If one accepts the above findings and they continue to hold post-2013, possible implications include the following:
1) The finding that partnership income is lower-taxed might be relevant to the debate about corporate tax reform, including in the scenario where a corporate tax rate reduction is financed through base-broadening that raises net revenue from the partnership sector,
2) That same finding also calls attention to partnership tax issues of recent note - pertaining, for example, to the carried interest rule and what for a long time was the astonishingly low (although now apparently increasing) audit rate for large partnerships.
3) It also might be relevant to how one thinks about high-end inequality and current U.S. federal income taxation of the top 1 percent or 0.1 percent.

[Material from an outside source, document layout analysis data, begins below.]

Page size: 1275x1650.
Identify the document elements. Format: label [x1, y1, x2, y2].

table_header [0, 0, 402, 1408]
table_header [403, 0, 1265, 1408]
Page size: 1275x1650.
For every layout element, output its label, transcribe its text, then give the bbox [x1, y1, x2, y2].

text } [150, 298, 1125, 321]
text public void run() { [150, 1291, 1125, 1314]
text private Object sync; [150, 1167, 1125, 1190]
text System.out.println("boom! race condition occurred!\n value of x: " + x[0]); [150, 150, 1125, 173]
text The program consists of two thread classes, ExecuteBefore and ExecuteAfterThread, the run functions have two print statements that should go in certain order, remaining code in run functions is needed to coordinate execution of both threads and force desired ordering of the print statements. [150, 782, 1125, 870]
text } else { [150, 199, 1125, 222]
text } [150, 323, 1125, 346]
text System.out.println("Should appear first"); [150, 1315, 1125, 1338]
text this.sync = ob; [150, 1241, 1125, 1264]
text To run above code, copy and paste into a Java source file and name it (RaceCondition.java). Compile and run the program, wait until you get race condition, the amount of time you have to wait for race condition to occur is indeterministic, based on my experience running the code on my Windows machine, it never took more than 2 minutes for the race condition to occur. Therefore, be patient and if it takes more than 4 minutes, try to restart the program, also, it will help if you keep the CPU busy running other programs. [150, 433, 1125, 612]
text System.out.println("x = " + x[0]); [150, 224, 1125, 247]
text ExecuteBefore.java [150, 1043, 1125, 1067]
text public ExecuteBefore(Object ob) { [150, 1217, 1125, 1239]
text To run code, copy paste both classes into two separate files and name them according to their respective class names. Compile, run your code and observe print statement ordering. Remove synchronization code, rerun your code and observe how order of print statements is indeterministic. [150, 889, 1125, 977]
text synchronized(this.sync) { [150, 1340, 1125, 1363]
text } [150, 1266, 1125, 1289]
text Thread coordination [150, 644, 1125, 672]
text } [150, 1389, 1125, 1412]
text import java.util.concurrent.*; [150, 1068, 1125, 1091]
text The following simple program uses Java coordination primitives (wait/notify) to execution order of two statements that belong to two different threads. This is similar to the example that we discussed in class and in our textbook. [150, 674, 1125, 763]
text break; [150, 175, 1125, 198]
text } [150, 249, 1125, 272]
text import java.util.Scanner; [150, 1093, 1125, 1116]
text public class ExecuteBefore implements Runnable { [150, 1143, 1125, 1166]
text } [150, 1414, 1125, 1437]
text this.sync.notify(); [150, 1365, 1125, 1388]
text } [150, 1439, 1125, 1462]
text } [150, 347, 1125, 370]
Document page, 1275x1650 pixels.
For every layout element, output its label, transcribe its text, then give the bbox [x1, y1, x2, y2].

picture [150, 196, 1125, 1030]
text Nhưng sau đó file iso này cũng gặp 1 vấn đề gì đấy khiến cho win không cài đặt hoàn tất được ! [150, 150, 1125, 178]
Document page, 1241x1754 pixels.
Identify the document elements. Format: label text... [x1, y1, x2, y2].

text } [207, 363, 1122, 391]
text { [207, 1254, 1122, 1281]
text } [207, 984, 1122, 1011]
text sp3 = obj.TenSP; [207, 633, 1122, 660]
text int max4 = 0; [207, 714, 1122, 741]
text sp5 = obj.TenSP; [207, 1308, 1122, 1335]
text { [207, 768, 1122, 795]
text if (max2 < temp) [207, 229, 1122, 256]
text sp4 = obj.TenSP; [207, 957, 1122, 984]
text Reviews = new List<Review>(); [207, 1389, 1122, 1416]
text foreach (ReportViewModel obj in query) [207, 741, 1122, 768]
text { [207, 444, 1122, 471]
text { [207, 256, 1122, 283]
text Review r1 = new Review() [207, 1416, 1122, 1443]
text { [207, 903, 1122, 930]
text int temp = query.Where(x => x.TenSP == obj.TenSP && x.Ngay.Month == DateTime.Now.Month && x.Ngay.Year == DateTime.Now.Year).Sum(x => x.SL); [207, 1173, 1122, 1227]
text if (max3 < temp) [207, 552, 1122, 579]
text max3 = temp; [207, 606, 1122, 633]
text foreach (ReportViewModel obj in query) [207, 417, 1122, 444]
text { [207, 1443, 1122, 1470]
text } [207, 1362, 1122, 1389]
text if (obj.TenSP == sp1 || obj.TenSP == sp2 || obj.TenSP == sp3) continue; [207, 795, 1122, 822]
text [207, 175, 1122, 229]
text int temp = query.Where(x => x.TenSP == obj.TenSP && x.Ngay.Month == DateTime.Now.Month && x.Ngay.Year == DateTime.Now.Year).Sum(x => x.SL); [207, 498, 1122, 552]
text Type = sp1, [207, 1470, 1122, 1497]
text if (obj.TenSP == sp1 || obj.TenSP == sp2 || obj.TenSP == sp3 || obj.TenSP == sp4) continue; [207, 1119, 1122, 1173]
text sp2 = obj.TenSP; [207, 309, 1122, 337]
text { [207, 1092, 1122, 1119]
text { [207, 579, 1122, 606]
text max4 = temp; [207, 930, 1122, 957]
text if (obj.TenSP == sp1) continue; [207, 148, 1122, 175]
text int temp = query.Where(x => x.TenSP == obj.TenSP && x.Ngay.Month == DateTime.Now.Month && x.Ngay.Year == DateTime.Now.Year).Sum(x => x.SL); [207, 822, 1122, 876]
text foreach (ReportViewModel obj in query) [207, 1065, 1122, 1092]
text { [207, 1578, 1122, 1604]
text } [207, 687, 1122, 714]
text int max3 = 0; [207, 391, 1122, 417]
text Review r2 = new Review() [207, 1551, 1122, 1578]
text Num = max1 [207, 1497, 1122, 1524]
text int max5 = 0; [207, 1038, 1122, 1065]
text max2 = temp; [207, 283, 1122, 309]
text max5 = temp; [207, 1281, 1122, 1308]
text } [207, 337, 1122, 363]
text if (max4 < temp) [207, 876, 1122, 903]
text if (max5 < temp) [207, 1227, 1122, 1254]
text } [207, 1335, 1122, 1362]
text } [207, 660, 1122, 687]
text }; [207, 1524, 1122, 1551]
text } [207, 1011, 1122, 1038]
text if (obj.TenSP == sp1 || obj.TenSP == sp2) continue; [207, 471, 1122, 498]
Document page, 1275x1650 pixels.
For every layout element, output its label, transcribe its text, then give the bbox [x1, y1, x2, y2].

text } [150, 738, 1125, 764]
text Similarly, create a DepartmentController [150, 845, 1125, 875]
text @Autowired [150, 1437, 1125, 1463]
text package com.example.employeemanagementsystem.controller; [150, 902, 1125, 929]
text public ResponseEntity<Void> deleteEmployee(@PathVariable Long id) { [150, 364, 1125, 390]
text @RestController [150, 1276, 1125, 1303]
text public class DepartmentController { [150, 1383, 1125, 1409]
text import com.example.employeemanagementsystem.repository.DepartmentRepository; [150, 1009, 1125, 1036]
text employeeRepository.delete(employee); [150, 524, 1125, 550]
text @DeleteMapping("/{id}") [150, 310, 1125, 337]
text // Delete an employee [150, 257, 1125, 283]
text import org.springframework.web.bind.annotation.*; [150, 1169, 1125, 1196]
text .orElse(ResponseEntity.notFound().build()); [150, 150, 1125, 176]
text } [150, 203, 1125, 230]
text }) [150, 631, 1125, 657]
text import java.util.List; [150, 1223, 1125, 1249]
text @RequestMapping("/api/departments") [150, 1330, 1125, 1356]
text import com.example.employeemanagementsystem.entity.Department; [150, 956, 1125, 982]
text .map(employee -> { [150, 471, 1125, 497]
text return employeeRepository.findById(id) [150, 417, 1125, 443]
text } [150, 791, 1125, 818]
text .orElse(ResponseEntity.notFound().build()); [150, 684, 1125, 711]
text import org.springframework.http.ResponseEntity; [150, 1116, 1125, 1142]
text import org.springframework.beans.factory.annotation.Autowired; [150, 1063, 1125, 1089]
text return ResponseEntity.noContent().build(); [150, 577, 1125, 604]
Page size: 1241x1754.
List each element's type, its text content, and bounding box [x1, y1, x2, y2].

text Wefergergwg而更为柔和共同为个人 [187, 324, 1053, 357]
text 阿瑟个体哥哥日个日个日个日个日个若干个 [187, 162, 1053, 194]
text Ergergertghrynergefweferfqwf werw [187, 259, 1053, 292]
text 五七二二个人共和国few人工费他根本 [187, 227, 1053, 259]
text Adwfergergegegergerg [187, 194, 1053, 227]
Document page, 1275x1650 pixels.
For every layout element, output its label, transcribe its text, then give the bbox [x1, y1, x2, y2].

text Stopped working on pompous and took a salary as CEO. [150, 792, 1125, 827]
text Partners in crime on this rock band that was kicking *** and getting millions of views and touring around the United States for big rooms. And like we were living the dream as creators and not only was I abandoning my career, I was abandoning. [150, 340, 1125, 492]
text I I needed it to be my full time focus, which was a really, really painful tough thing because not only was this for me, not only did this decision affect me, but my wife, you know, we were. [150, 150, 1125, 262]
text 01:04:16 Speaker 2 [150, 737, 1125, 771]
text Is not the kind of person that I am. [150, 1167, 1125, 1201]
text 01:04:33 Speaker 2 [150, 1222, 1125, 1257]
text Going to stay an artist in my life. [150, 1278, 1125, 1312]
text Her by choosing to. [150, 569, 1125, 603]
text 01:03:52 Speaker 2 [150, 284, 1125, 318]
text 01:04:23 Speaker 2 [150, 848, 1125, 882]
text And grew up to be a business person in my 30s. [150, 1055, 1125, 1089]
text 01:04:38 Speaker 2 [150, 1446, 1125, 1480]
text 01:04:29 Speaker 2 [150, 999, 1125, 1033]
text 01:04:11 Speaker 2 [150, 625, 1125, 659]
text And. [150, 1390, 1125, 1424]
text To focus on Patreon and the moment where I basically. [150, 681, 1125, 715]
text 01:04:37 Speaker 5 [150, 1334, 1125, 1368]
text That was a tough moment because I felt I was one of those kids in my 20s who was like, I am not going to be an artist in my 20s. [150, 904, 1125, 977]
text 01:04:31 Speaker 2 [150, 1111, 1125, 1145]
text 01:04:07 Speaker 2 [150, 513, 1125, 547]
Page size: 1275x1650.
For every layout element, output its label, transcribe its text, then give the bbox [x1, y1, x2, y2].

4) The fact that tax-exempt entities and foreigners can invest tax-free through partnerships, whereas they are effectively (albeit indirectly) taxed if they own shares in C corporations that can't wholly avoid paying U.S. tax, ought to get further attention. Now, we've known along that these persons are treated differently, depending on which way they invest. And there are further issues pertinent to how we should want to tax them. For example, do we think that various types of tax-exempt entities, whether they be pension funds or universities, should be getting larger subsidies or smaller ones than under present law? And to what extent do we think that foreigners would bear the incidence of the taxes that they pay through corporate investment and don't pay through partnership investment?